Feeling glum and increasingly poor, we were forced to check into a Hobart hostel, Tassie Backpackers. Hostels are rarely our first choice, and this one was no exception, with Air BnB unable to cater for our last-minute homelessness.
Trying to lift our spirits, we dumped all of our worldly belongings at the hostel and headed out to explore Hobart.
The weather was beautiful with bright blue skies and a beating sun. We had been brainwashed to think that Tasmania’s weather was as unfortunate and unpredictable as the UK’s but so far we have had nothing but warm summer days, with the odd shower at night.
Hobart itself is a lovely town (I find it hard to call it a city, it’s titchy). Hobart is easily walkable, allowing you to soak up the old colonial buildings, busy cafes and splashes of street-art with ease.
Our favourite areas so far have been Battery Point and Salamanca Place. Both steeped in British history and clustered with grand stone buildings and beautiful English style cottages, complete with climbing roses and white picket fences. Walking around Battery Point was just like taking a stroll around a village in the Cotswolds, eerily so. The Saturday markets at Salamanca Place were another highlight, as well as the Twilight Markets at nearby Sandy Bay.
Luckily, one night in the hostel was all we needed. The next day we were able to pick up Martin (the car) who was now the owner of a sparkling new alternator and drive belt – leaving us $500 out of pocket. Two minutes down the road, the brand new drive belt decided to ping off which meant a quick crawl back to the mechanic to have it readjusted.

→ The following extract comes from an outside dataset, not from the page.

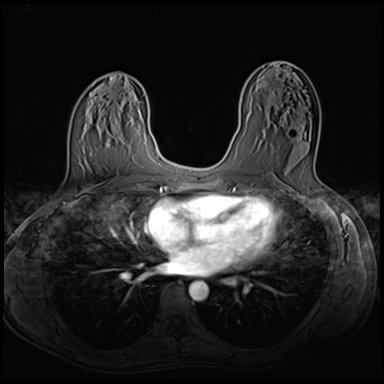
Breast MRI (dynamic contrast-enhanced), one axial slice; position 34 of 64 along the scan axis; dynamic contrast-enhanced series, time point 2 of 8 at this slice position (early post-contrast); 3 T; TE 1.5 ms, TR 4.8 ms; 2.5 mm slice thickness; 384 × 384 image matrix, field of view 320 × 320 mm. Female patient.
Outlined on this slice (semi-automatically segmented with operator editing):
- enhancing-tissue mask used for the functional tumour volume (all voxels passing the contrast-enhancement thresholds inside the analysis volume; usually the tumour): bounding box [x1, y1, x2, y2] px = [264, 120, 315, 162]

After this extra bout of drama, we were back on the road again. This scare had left us a little apprehensive about driving Martin. He has served us so well in the past 10 months and we have had barely any problems with him. After miles and miles of Australian bush/beach and bumpy dirt roads, a few crashes and having a tractor driven into him, is Martin finally throwing in the towel? We hope not!
Due to our fears, we decided to stay within the 15km free tow zone just in case Martin had another senior moment. We located a camp ground 10 minutes from Hobart, set 300m above sea level in the bush.
This campsite, Lea Scout Campground, has been one of our favourites yet. We pitched up, lit a fire and relaxed with just the sounds of birds and curious wallabies breaking the silence.
As night fell, we were joined at the camp fire by the cutest little Bettong (which look like a cross between a kangaroo and a rabbit and are only found in Tasmania). Over the following week, we would call this Bettong ‘Billy’ and train it to come and eat from our hand. We were also joined by a massive, rubbish eating Possum, ‘Mr Po’ but we didn’t get on as well…
We used the amazing location of the campground to explore Hobart and the surrounding area. In the mornings we would job hunt in the library, eat at one of the many great Asian cafes for lunch and then head off in search of adventure in the afternoon.
One of these adventures was a trip up Mount Wellington, which was stunning. The winding car ride up the mountain was a bit hairy but the views from above the clouds are worth it.
We also checked out Australia’s oldest brewery, ‘Cascades’, treating ourselves to a post-hike Pale Ale.
With the job search stalling and our feet itching after a week in the same place, we decided to pack up and head off again. Our last night was spent around the campfire, listening to our campmate and legend of the road Russ, singing old folk songs, playing guitar and exchanging travel tales under the stars.
We will be returning to Hobart, but now it’s time for a brief travel interlude. We’ve put our faith back in Martin and headed outside the 15km free tow zone- brave I know. We are taking some time out to explore the East Coast and Tasman Peninsula.